Last October, Canadian soldiers were killed in two separate attacks on Canadian soil: one in Quebec and the other in Ottawa. Both attacks were carried out by individuals inspired by the radical Islamic extremism used as an ideological foundation for similar attacks around the world.
The attacks of last October and the revelation of the radicalization that has been occurring in Canada bring cause for not only concern, but cause for action. Just as we have seen allies like the U.K. and Australia strengthen and integrate their security legislative regime to meet these challenges, so must we.
To date in Canada, we have been fortunate.
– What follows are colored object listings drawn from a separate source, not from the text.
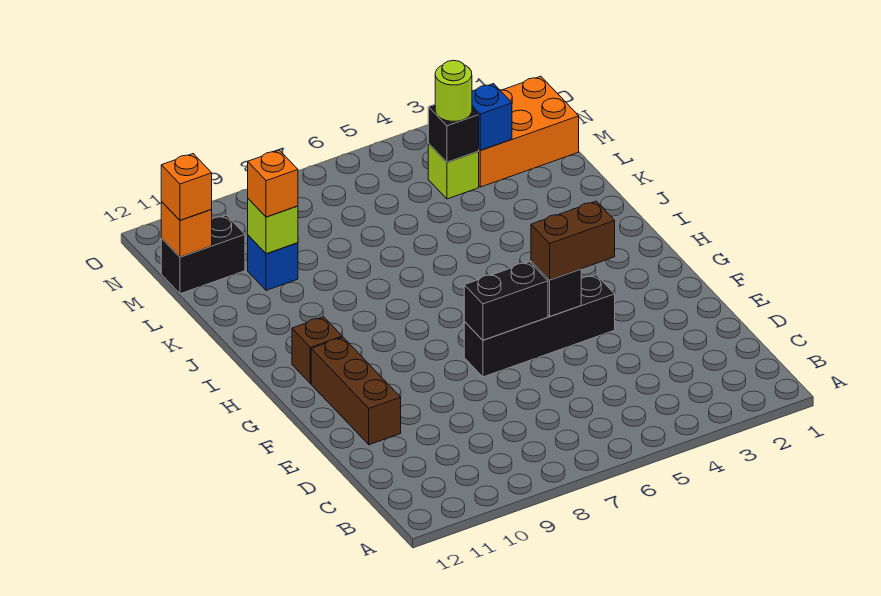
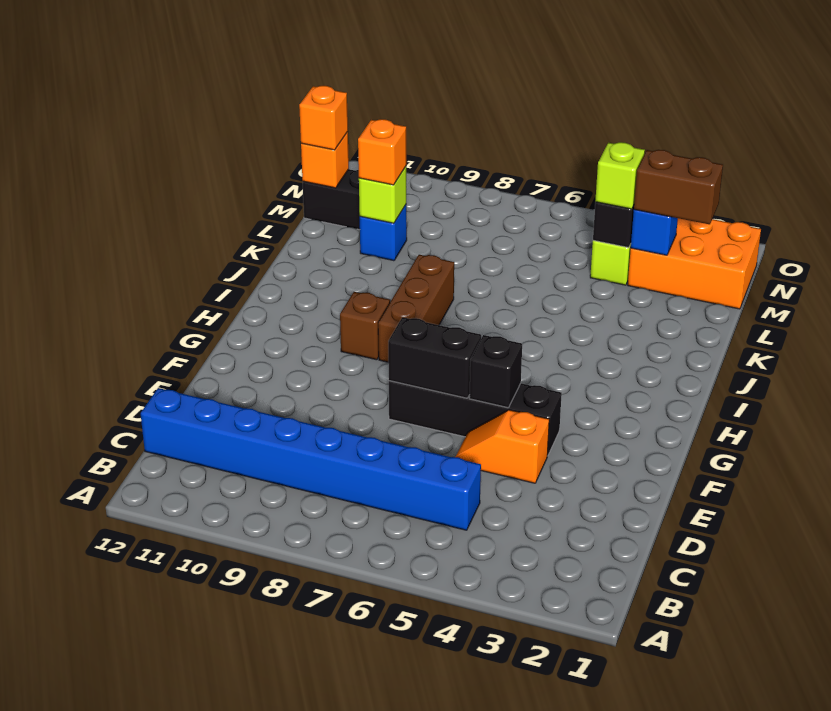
none -> blue brick C5:C12 level 1
none -> orange slope E4:E5 level 1 top 4
brown brick E11:G11 level 1 -> brown brick H8:J8 level 1
brown brick F4:F5 level 3 -> brown brick M2:M3 level 3
brown brick H11 level 1 -> brown brick H9 level 1
lime round brick M4 level 3 -> lime brick M4 level 3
The good work of the Royal Canadian Mounted Police and Canadian Security Intelligence Service have averted terrorist plots by the Toronto 18 to storm the Parliament Buildings and kill MPs and behead the Prime Minister, the plot to blow up a VIA Rail bridge in Ontario and a plot to kill people celebrating Canada Day at the B.C. Legislature.
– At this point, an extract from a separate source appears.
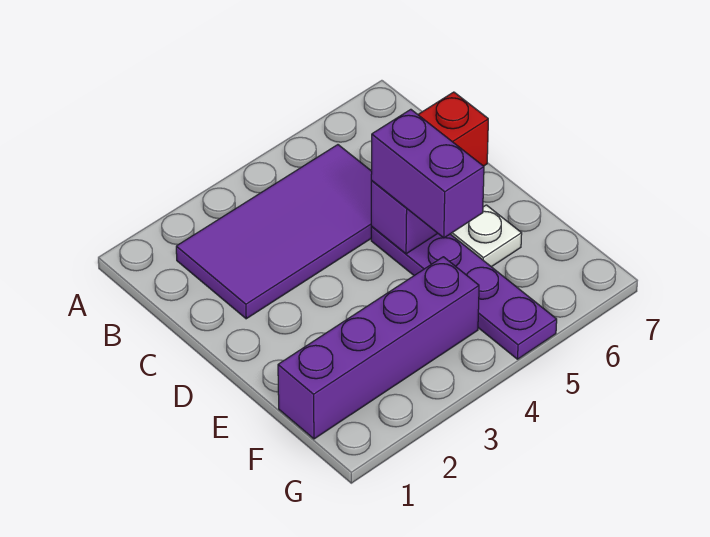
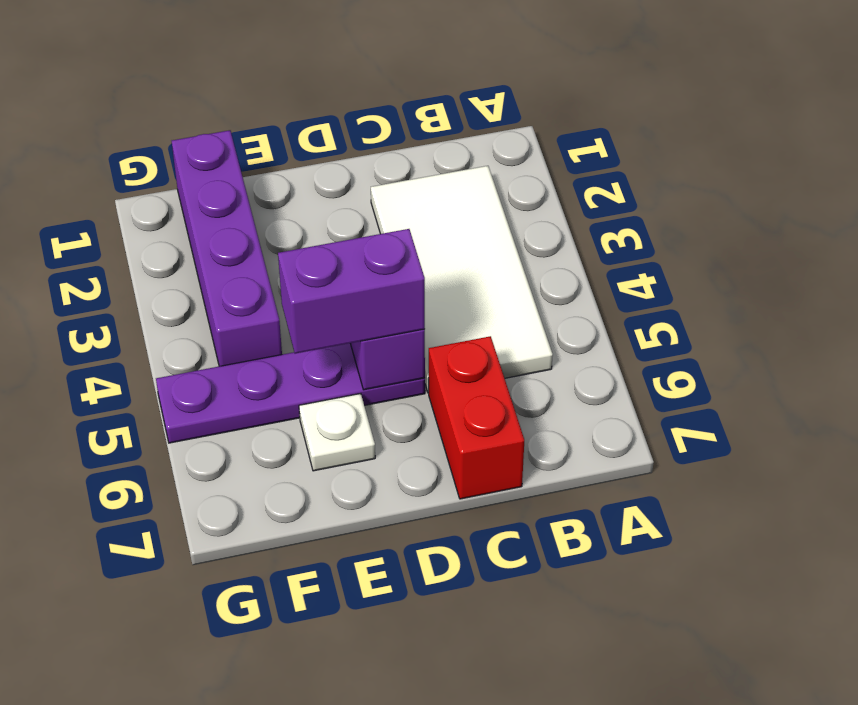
purple tile B2:C5 level 1 -> white tile B2:C5 level 1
However, after the attacks of last October and revelations of radicalization of Canadian citizens who wish to join forces with radical Islamists, the RCMP and CSIS informed the minister of public safety and national security that they need more tools legislated to both investigate and prevent similar threats to Canadians.
Canada’s government has taken action by introducing the Anti-Terrorism Act in the House of Commons Jan. 30.
Bill C-51 will give the people that protect us the tools they require to do their job.
The critics of this bill are suggesting that it will infringe on the rights of Canadians to protest or demonstrate peacefully. This suggestion is incorrect.
Section two of the CSIS Act clearly defines what is considered a threat to the security of Canada and clearly states that threats to the security of Canada do not include “lawful advocacy, protest or dissent.” C-51 does not seek to change these definitions.
The Anti-Terrorism Act would enhance the ability of Canadian institutions and agencies to collect information, share information and disrupt the activities of suspected terrorist groups.
The bill proposes a list of activities to be considered as threatening the security of Canada such as interference with critical infrastructure or the economic or financial stability of Canada.
Despite what the critics are saying, the proposed bill qualifies that list by stating that “activity that undermines the security of Canada does not include lawful advocacy, protest, dissent and artistic expression.”
I am very concerned that the opposition has taken a matter as serious as our national security and politicized it.
Although we all hope and pray that Canadians never face another terrorist attack, the effective prevention of a future attack requires effective action that enables our security agencies to prevent such attacks. Canada’s government has proposed a bill that will do just this in balance with respecting our civil rights.
I will support this bill to ensure I fulfill my duty to Canadians, as a member of Parliament, to legislate for the protection and security of our nation.
Colin Mayes is the MP for Okanagan-Shuswap.